**Task item**: In the copy you make, include no pictures, and transcribe every record exactly.

**Supplied entries**:
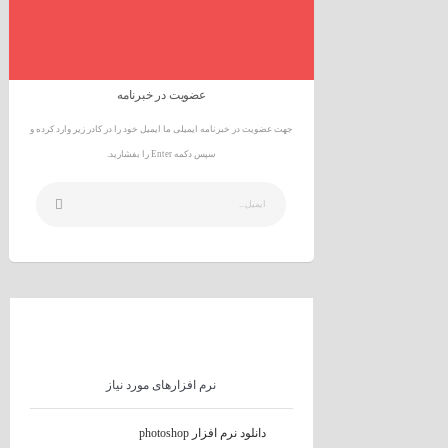
عضویت در خبرنامه
جهت عضویت در خبرنامه ایمیلی ما ایمیل خود را در کادر زیر وارد کرده و
سپس دکمه Enter را بفشارید.
نرم افزارهای مورد نیاز
دانلود نرم افزار photoshop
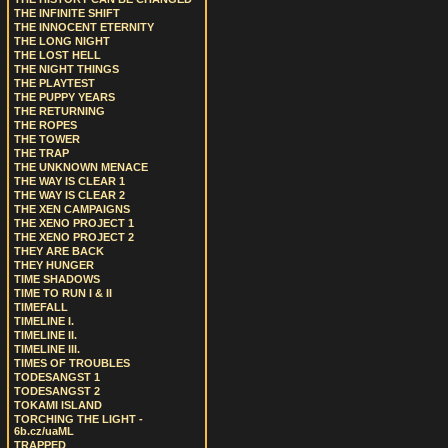
THE INFINITE SHIFT
THE INNOCENT ETERNITY
THE LONG NIGHT
THE LOST HELL
THE NIGHT THINGS
THE PLAYTEST
THE PUPPY YEARS
THE RETURNING
THE ROPES
THE TOWER
THE TRAP
THE UNKNOWN MENACE
THE WAY IS CLEAR 1
THE WAY IS CLEAR 2
THE XEN CAMPAIGNS
THE XENO PROJECT 1
THE XENO PROJECT 2
THEY ARE BACK
THEY HUNGER
TIME SHADOWS
TIME TO RUN I & II
TIMEFALL
TIMELINE I.
TIMELINE II.
TIMELINE III.
TIMES OF TROUBLES
TODESANGST 1
TODESANGST 2
TOKAMI ISLAND
TORCHING THE LIGHT -
6b.cz/uaML
TRAPPED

**Answer for the task**:
عضویت در خبرنامه
جهت عضویت در خبرنامه ایمیلی ما ایمیل خود را در کادر زیر وارد کرده و
سپس دکمه Enter را بفشارید.
نرم افزارهای مورد نیاز
دانلود نرم افزار photoshop
THE INFINITE SHIFT
THE INNOCENT ETERNITY
THE LONG NIGHT
THE LOST HELL
THE NIGHT THINGS
THE PLAYTEST
THE PUPPY YEARS
THE RETURNING
THE ROPES
THE TOWER
THE TRAP
THE UNKNOWN MENACE
THE WAY IS CLEAR 1
THE WAY IS CLEAR 2
THE XEN CAMPAIGNS
THE XENO PROJECT 1
THE XENO PROJECT 2
THEY ARE BACK
THEY HUNGER
TIME SHADOWS
TIME TO RUN I & II
TIMEFALL
TIMELINE I.
TIMELINE II.
TIMELINE III.
TIMES OF TROUBLES
TODESANGST 1
TODESANGST 2
TOKAMI ISLAND
TORCHING THE LIGHT -
6b.cz/uaML
TRAPPED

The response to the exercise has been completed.